Can they kick it?
Museum of Graffiti paints Austin for the 50th anniversary of hip hop
Hip hop is about a lot more than beats, and despite the persistence of legend within the genre, it’s under-canonized in official collections. Miami’s Museum of Graffiti addresses that gap, calling itself “the world’s first Museum dedicated to the preservation and exhibition of graffiti art.” Austin will get to see the unique collection from March 10-28 at a pop-up to celebrate the 50th “anniversary” of the genre.
A grand opening during the weekend of March 10-12 coincides with the opening weekend of South by Southwest (although there does not seem to be an official relationship between the two). The festivities will include music programming, live art, fashion, complimentary drinks, panel discussions, and more.
“Many people around the world are celebrating the 50th anniversary of hip hop by placing an exclusive emphasis on the music,” said curator and co-founder Alan Ket. “However, hip hop is a movement with great cultural contributors across many creative disciplines, including graffiti.
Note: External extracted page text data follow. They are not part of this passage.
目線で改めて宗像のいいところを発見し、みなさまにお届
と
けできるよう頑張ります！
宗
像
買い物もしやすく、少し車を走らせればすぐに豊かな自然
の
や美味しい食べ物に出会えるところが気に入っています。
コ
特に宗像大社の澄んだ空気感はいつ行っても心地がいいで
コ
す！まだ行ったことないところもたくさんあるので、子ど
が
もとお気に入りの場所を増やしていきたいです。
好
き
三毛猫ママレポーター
From Joe Conzo who photographed the early Bronx jams to Cey Adams who art directed many of the world’s biggest records including Public Enemy and The Notorious B.I.G.; There is no better time to celebrate their genius than in Austin during one of the largest annual cultural events in America.”
All this will be housed in one of the nondescript 6th Street buildings bordering I-35 (809 E 6th Street). West Chelsea Contemporary, a local gallery in Austin, plans to spruce up the walls on the building’s busier side in collaboration with Austin graffiti artist Sloke One and Los Angeles graffiti pioneer Risk (stylized RISK), in murals that will be painted live starting on February 25. Both have works at the gallery, separately from the museum’s arrival.
The main draw, an exhibition called “The Art of Hip Hop,” organizes photographs, album covers, logos, graffiti works, and any other important work by the creators responsible for the “visual identity of the genre.” Images of the home collection include works as diverse as skateboards, album art, archived tags (signatures), and more abstract collaborative experiments.
The museum also draws attention to its gift shop — arguably cooler than that of most classical collections — and gives visitors an opportunity to purchase original paintings made as long as 50 years ago.
The museum organizes its non-exhibit programming around the universally accepted “five pillars of hip hop”: MC’ing (lyricism), DJing, breakdancing (b-boying), graffiti, knowledge of the genre and its cultural context. Classes will touch on each pillar; There is no current schedule to reference, but weekly classes in Miami teach beginners how to use a spray can and kids how to draw in a street style.
Tickets ($12) to the Museum of Graffiti pop-up are available now at museumofgraffiti.com. Opening weekend will welcome guests ages 21 and older, but the remainder of the pop-up, including all workshops, are available to all ages.